La nécessité de mettre en place des chaînes d’approvisionnement plus courtes et plus localisées dans des secteurs clés tels que les systèmes alimentaires et la production d’énergie revêt une grande importance stratégique pour répondre à ces trois crises. La Banque africaine de développement (BAD) a annoncé un plan d’un milliard de dollars pour stimuler la production de blé sur le continent africain, sur le modèle de l’Éthiopie, qui est en passe de devenir autosuffisante en la matière au cours des trois prochaines années. La BAD prévoit d’atteindre 40 millions d’agriculteurs, et ce nombre pourrait être encore plus important avec un soutien multilatéral accru de la Banque européenne d’investissement et d’autres partenaires.

En ce qui concerne l’énergie, la pression exercée pour se désengager des importations de gaz russe pourrait amener l’UE à reconsidérer sa position sur le financement de la production de gaz en Afrique. Le président français Emmanuel Macron a, par exemple, déjà annoncé une visite en Algérie pour discuter de la relance du projet de gazoduc transsaharien qui partirait du Nigeria pour arriver en Europe en passant par le Niger et l’Algérie.

Pour une plus grande autonomie stratégique

Le rôle du gaz est une question que le Women Leaders Network de l’AEF a désignée comme hautement prioritaire pour le déploiement immédiat de solutions de cuisson saine (clean cooking). Les pays africains exportateurs d’énergie pourraient profiter de la crise en cours pour obtenir les financements nécessaires à la transition vers l’énergie verte et acquérir une plus grande autonomie stratégique, tout en reconnaissant que la demande actuelle de gaz pourrait s’effondrer à long terme et les laisser avec des actifs inexploités.

Le monde d’aujourd’hui nous rappelle que les conflits sont rarement isolés et que, quelles que soient les stratégies de politique étrangère, les effets de la guerre se font ressentir avec acuité dans le monde entier.
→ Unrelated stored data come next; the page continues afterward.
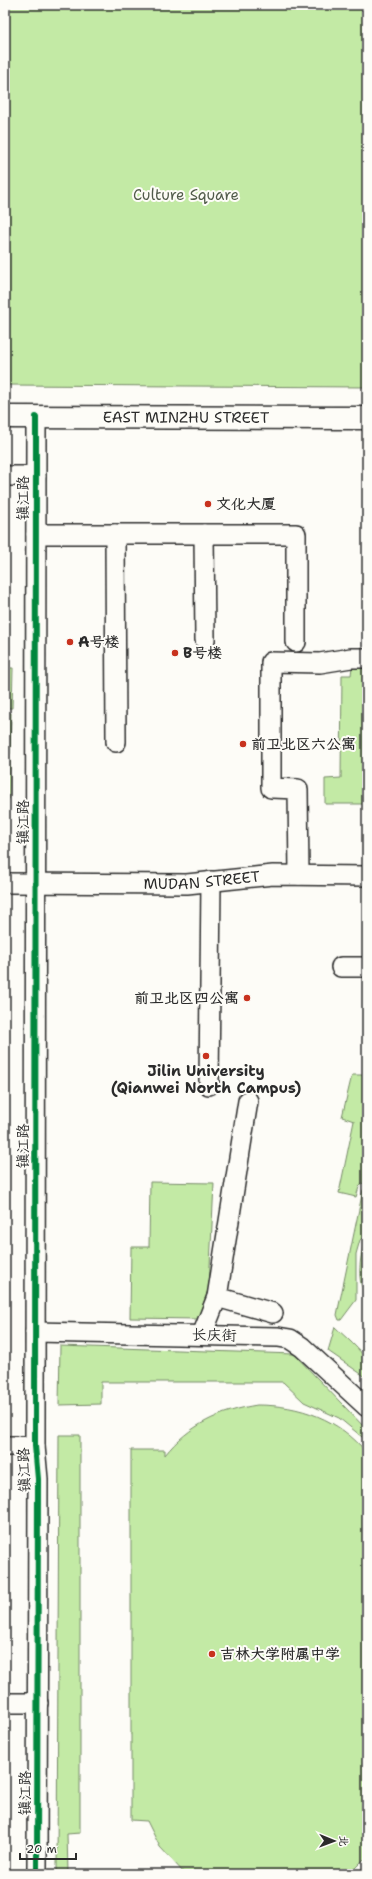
<svg xmlns="http://www.w3.org/2000/svg" width="372" height="1879" viewBox="0 0 372 1879" font-family="'Shantell Sans','LXGW WenKai TC',sans-serif">
  <style>
    .green { fill: #c3eaa5; stroke: #778a68 }
    .lines { fill: none; stroke-linecap: round; stroke-linejoin: round }
    .minor-casing { stroke: #2b2b2b; stroke-width: 22 }
    .major-casing { stroke: #2b2b2b; stroke-width: 25 }
    .minor { stroke: #fdfcf7; stroke-width: 19 }
    .major { stroke: #fdfcf7; stroke-width: 22 }
    .cycleway-casing { stroke: #fdfcf7; stroke-width: 8 }
    .cycleway { stroke: #00873e; stroke-width: 6 }
    .poi-dot { fill: #c8321e; stroke: #fdfcf7; stroke-width: 1.5 }
    .labels { text-anchor: middle; stroke-width: 4; stroke-linejoin: round; paint-order: stroke }
    .park-label { font-size: 15px; fill: #515b4a; stroke: #fdfcf7 }
    .street-label { font-size: 15px; fill: #2b2b2b; stroke: #fdfcf7 }
    .poi-label { font-size: 15px; font-weight: bold; fill: #2b2b2b; stroke: #fdfcf7; text-anchor: start }
  </style>
  <rect width="100%" height="100%" fill="#fdfcf7"/>
  <filter id="ink" filterUnits="userSpaceOnUse"><feTurbulence type="fractalNoise" baseFrequency=".025" numOctaves="2"/><feDisplacementMap in="SourceGraphic" scale="8" xChannelSelector="R" yChannelSelector="G"/><feConvolveMatrix kernelMatrix="1 2 1 2 8 2 1 2 1" color-interpolation-filters="sRGB"/></filter>
  <g filter="url(#ink)">
    <path class="green" d="M5,5H367V387L5,385Z
      M352,667H367V804H325V779L341,778L342,675H351Z
      M5,668H13L12,708H5Z
      M5,713H11L10,754L5,753Z
      M5,759H10L9,799H5Z
      M352,1075H367V1179L359,1187L356,1197L339,1193L354,1121L342,1117Z
      M150,1182L214,1183L209,1287L198,1319L130,1318L131,1247H149Z
      M367,1188V1233L360,1240L356,1254V1300L341,1320H339L337,1315L338,1310L363,1190Z
      M367,1239V1293C355,1287 360,1249 367,1239Z
      M335,1327C343,1335 364,1352 367,1362C368,1366 367,1373 367,1378L328,1351Z
      M60,1346L294,1354L367,1430V1441L339,1418L304,1402L283,1382H101V1404L59,1405Z
      M257,1405C300,1405 339,1419 367,1453V1856L349,1874H185L160,1847L147,1821L131,1820V1450H165V1455C189,1425 220,1411 257,1405Z
      M59,1435H80V1833L67,1834L68,1872H57Z"/>
    <g class="lines">
      <g class="minor-casing">
        <g id="minor">
          <path d="M36,417L35,1446L38,1479L37,1874"/>
          <path d="M5,476H36"/>
          <path d="M36,534H296V642"/>
          <path d="M115,534L116,742"/>
          <path d="M204,534L205,640"/>
          <path d="M299,875L298,789L271,788V662L320,663L351,658H367"/>
          <path id="s1" d="M5,883L187,884L273,875L367,876"/>
          <path d="M341,967H367"/>
          <path d="M209,1085L211,881"/>
          <path d="M217,1297L273,1313"/>
          <path d="M35,1332L278,1337L290,1339L302,1347L367,1407"/>
          <path d="M202,1335L217,1297L248,1101"/>
          <path d="M5,1446H35"/>
          <path d="M5,1703H38"/>
        </g>
      </g>
      <g class="major-casing">
        <g id="major">
          <path id="s2" d="M5,417L367,418"/>
        </g>
      </g>
      <use href="#minor" class="minor"/>
      <use href="#major" class="major"/>
      <g class="cycleway-casing">
        <path id="cycleway" d="M36,417L35,1446L38,1479L37,1874"/>
      </g>
      <use href="#cycleway" class="cycleway"/>
    </g>
  </g>
  <g class="poi-dot">
    <circle cx="208" cy="504" r="4"/>
    <circle cx="70" cy="642" r="4"/>
    <circle cx="175" cy="653" r="4"/>
    <circle cx="243" cy="744" r="4"/>
    <circle cx="247" cy="998" r="4"/>
    <circle cx="206" cy="1056" r="4"/>
    <circle cx="212" cy="1654" r="4"/>
  </g>
  <g class="labels">
    <g class="park-label">
      <text x="186" y="200">Culture Square</text>
    </g>
    <g class="street-label">
      <text dy="5" stroke="none"><textPath href="#s2" startOffset="181">EAST MINZHU STREET</textPath></text>
      <text transform="translate(23 498) rotate(-90)" y="5">镇江路</text>
      <text transform="translate(23 822) rotate(-90)" y="5">镇江路</text>
      <text dy="5" stroke="none"><textPath href="#s1" startOffset="197">MUDAN STREET</textPath></text>
      <text transform="translate(23 1146) rotate(-90)" y="5">镇江路</text>
      <text transform="translate(214 1335) rotate(1)" y="5">长庆街</text>
      <text transform="translate(24 1470) rotate(-92)" y="5">镇江路</text>
      <text transform="translate(25 1793) rotate(-90)" y="5">镇江路</text>
    </g>
    <g class="poi-label">
      <text x="216" y="509">文化大厦</text>
      <text x="78" y="647">A号楼</text>
      <text x="183" y="658">B号楼</text>
      <text x="251" y="749">前卫北区六公寓</text>
      <text x="239" y="1003" text-anchor="end">前卫北区四公寓</text>
      <text x="206" y="1076" text-anchor="middle">Jilin University<tspan x="206" dy="17">(Qianwei North Campus)</tspan></text>
      <text x="220" y="1659">吉林大学附属中学</text>
    </g>
  </g>
  <rect width="372" height="1879" fill="none" stroke="#fdfcf7" stroke-width="20"/>
  <rect x="10" y="10" width="352" height="1859" fill="none" stroke="#2b2b2b" stroke-width="1.5" filter="url(#ink)"/>
  <g transform="translate(334 1841) rotate(91)" stroke="#fdfcf7" stroke-width="3" paint-order="stroke">
  <path d="M0-3L7 15L0 10L-7 15Z" fill="#2b2b2b"/>
  <text y="-6" font-size="11" font-weight="bold" text-anchor="middle" fill="#2b2b2b">北</text>
  </g>
  <path d="M20 1853v6h56v-6" fill="none" stroke="#2b2b2b" stroke-width="2"/>
  <text x="26" y="1853" font-size="12" fill="#2b2b2b" stroke="#fdfcf7" stroke-width="3" paint-order="stroke">20 m</text>
</svg>
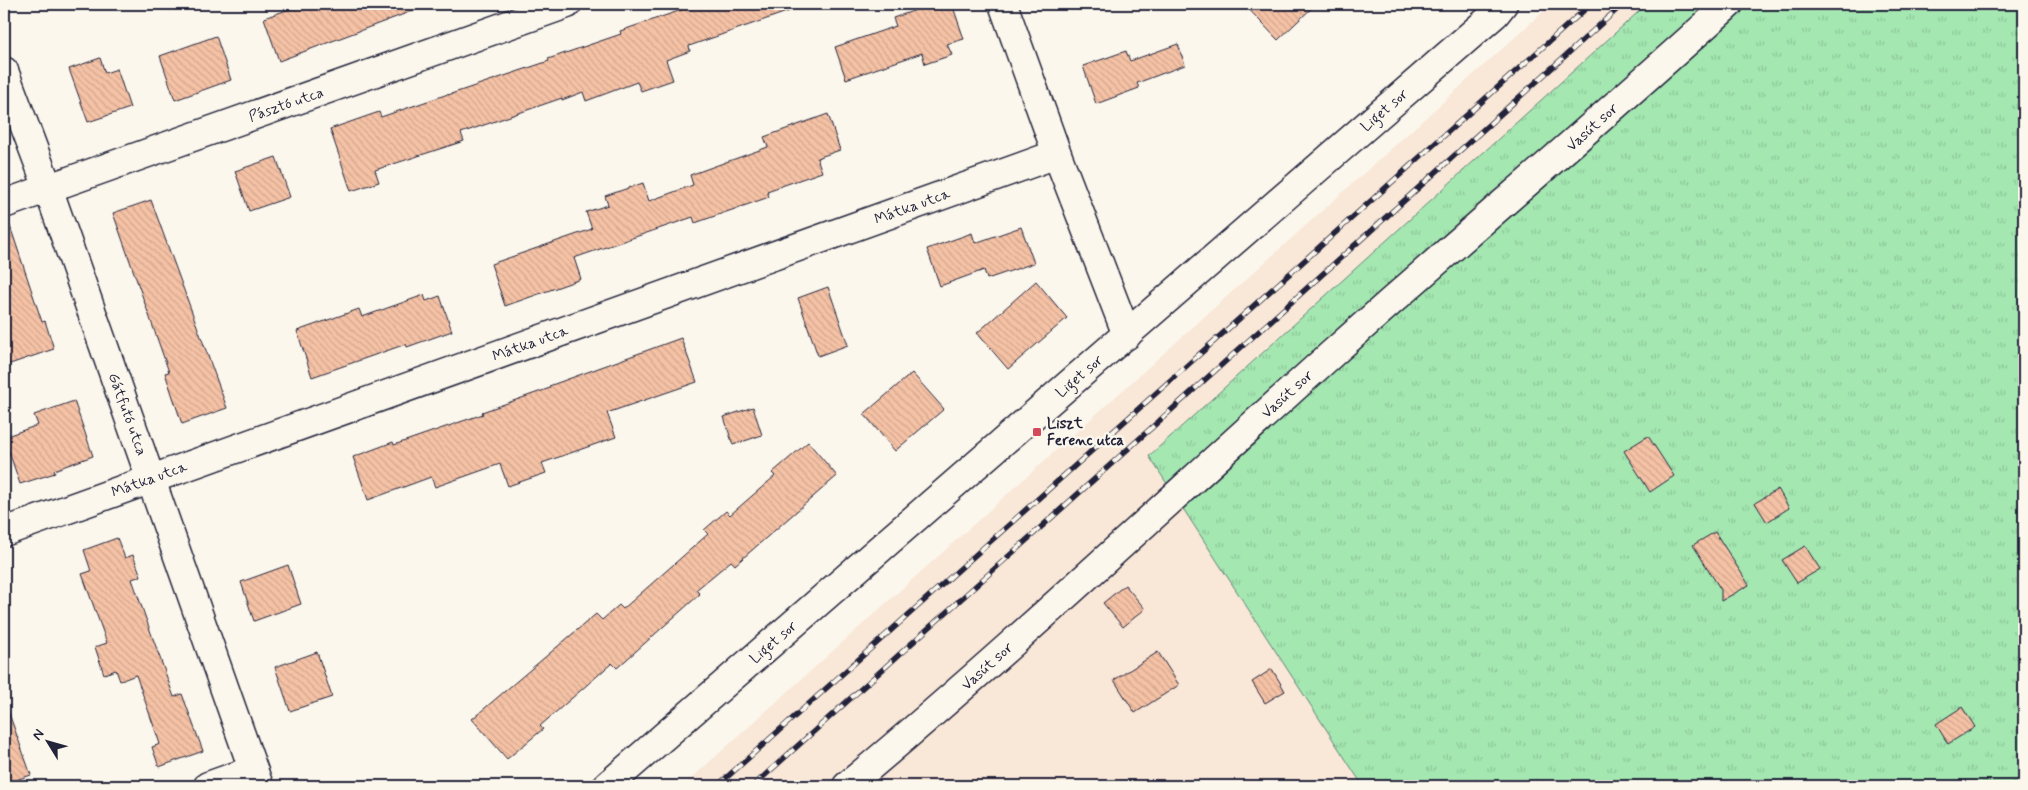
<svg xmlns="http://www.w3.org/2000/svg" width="2028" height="790" font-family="Mynerve,sans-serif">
<defs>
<pattern id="grass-tufts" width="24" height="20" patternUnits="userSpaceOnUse" patternTransform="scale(1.25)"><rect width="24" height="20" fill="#a4e7b1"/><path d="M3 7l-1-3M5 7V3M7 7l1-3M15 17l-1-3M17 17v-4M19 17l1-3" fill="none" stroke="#8dc699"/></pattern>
<pattern id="building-back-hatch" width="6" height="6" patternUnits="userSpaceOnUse" patternTransform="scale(1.25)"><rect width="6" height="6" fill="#f5c2a5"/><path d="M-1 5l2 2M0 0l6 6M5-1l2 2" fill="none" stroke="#d2a68f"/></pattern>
</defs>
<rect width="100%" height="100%" fill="#fbf7ec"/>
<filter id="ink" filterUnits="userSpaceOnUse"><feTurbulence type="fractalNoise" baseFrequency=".02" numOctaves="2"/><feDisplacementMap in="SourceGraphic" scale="10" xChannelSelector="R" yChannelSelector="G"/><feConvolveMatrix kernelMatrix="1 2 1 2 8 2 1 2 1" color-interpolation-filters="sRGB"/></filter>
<g filter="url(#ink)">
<!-- built -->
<polygon fill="#f9e7d7" points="1552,4 1647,4 1149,456 1363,786 683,786"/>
<!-- grass -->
<polygon fill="url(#grass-tufts)" stroke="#638476" points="1647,4 2024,4 2024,786 1363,786 1149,456"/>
<!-- building -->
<g fill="url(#building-back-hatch)" stroke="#22223b">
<polygon points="304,4 422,4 423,7 279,61 264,18"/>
<polygon points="699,4 800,4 801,7 689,46 690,51 666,60 673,80 641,91 637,82 586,101 583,92 562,100 562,98 461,133 464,141 375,170 379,182 351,191 330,129 379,112 381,117 448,94 448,95 549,61 548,59 621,34 620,31"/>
<polygon points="933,4 952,4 964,39 947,44 952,55 925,64 922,53 846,79 835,47 896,26 893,18"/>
<polygon points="1244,4 1316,4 1278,40"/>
<polygon points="216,36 231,80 175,100 160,56"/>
<polygon points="1178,44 1185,65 1137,83 1139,88 1096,104 1083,66 1126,51 1130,61"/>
<polygon points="100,58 105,73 117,69 130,108 88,122 69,69"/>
<polygon points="828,114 840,150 817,158 822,172 767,191 769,197 695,223 693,217 574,258 581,279 505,306 491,264 592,229 586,212 608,205 605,196 643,183 649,201 693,185 690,175 768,147 764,137"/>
<polygon points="276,157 290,197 249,211 235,171"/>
<polygon points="151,200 227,408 182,424 165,373 169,372 113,213"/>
<polygon points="8,220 42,322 45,321 54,349 4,366 4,221"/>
<polygon points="1021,227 1034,263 987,279 984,270 940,286 927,249 972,233 975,243"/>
<polygon points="1036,281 1067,318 1008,369 977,333"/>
<polygon points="828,287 848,345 818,356 798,298"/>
<polygon points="424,295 426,301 440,296 452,331 407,347 406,344 312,377 297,331 359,309 362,317"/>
<polygon points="681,338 697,382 607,413 616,437 542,463 546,473 508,486 500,464 435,487 431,477 368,500 353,457 393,442 394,445 483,414 482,412 550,388 549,386"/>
<polygon points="912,373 944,409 895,451 864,414"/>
<polygon points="74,401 93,456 54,470 55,473 20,484 4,437 38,425 34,415"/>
<polygon points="753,407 762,435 733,445 724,417"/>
<polygon points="1648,436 1674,476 1650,492 1624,451"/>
<polygon points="808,442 837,476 735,565 731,561 696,590 700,594 617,668 612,663 540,726 543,729 507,759 472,719 596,614 602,620 619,605 623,609 708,534 704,530 726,511 730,515 775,476 772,473"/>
<polygon points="1778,489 1789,508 1767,522 1755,503"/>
<polygon points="1715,532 1749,585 1721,601 1721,590 1693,545"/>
<polygon points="117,538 125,558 133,555 141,576 132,579 146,619 174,697 182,694 203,751 159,767 152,747 160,744 136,675 120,681 116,670 104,674 95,647 107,643 82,574 91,571 84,550"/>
<polygon points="1805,546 1820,569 1797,583 1782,560"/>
<polygon points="288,565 301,604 254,621 241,582"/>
<polygon points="1125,585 1145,609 1123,627 1103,603"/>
<polygon points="317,652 332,697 290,711 275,667"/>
<polygon points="1158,652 1179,685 1135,713 1114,680"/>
<polygon points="1272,669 1285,691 1265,703 1252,682"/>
<polygon points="1962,707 1975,727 1948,744 1936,724"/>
<polygon points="4,708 7,708 31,775 4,784"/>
</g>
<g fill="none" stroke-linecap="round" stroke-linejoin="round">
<defs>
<g id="minor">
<polyline points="1003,4 1057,154 1127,335"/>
<polyline points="4,71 48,188 259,786"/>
<polyline points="4,204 567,4"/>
<polyline points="4,532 1057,154"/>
<polyline points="208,786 253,770"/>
<polyline points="607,786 1495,14 1503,4"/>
<path d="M847,786c167,-139 325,-289 487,-434 131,-117 265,-230 395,-348"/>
</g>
</defs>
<!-- minor casing -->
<use href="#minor" stroke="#22223b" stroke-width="31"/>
<!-- minor -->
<use href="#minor" stroke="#fbf7ec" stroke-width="28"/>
<defs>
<g id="rail">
<polyline points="717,786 1591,4"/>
<polyline points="753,786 1623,4"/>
</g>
</defs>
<!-- rail casing -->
<use href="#rail" stroke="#22223b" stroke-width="5.5"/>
<!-- rail -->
<use href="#rail" stroke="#fbf7ec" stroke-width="4" stroke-dasharray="11" stroke-linecap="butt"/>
</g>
</g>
<!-- markers -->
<rect fill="#d1495b" stroke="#fbf7ec" stroke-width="2" x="1032" y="427" width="10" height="10" rx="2.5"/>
<g text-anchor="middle" stroke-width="5" stroke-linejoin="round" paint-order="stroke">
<!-- street labels -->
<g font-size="15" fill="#22223b" stroke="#fbf7ec">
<text transform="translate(286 104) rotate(-19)" y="5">Pásztó utca</text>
<text transform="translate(1384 110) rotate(-41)" y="5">Liget sor</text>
<text transform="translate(1592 127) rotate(-42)" y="5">Vasút sor</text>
<text transform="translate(912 206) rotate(-20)" y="5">Mátka utca</text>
<text transform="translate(530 343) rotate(-20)" y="5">Mátka utca</text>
<text transform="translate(1079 376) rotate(-41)" y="5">Liget sor</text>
<text transform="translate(1287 394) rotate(-42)" y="5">Vasút sor</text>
<text transform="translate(128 414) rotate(70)" y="5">Gátfutó utca</text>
<text transform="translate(149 479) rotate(-20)" y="5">Mátka utca</text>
<text transform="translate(773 642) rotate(-41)" y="5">Liget sor</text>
<text transform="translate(987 666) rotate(-42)" y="5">Vasút sor</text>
</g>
<!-- poi labels -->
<g font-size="15" font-weight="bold" fill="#22223b" stroke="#fbf7ec" text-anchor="start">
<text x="1047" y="428">Liszt<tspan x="1047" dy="17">Ferenc utca</tspan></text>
</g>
</g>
<!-- margin -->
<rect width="2028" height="790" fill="none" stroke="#fbf7ec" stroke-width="20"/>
<rect x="10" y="10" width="2008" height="770" fill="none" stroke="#22223b" stroke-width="2" filter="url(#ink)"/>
<!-- north arrow -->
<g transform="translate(48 742) rotate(307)" stroke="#fbf7ec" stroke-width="4" paint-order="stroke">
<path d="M0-4L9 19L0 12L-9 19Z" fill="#22223b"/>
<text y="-8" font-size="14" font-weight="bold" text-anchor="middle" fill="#22223b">N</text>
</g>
</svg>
Si l’attention immédiate se porte bien sûr sur les victimes des conflits, il convient d’accorder une plus grande attention à leurs effets sur les pays en développement, en particulier en Afrique.

Nombre de ces conséquences négatives sont déjà facilement identifiables, notamment l’insécurité alimentaire et énergétique croissante sur les continents africain et européen, qui entraînent une forte hausse du coût de la vie et une pression sur les finances publiques. À la sortie du conflit, le partenariat Afrique-Europe devra s’assurer qu’il est en première ligne de la réorganisation de la diplomatie mondiale – mais, pour ce faire, les deux continents doivent s’assurer que le partenariat donne des résultats tangibles en temps de crise.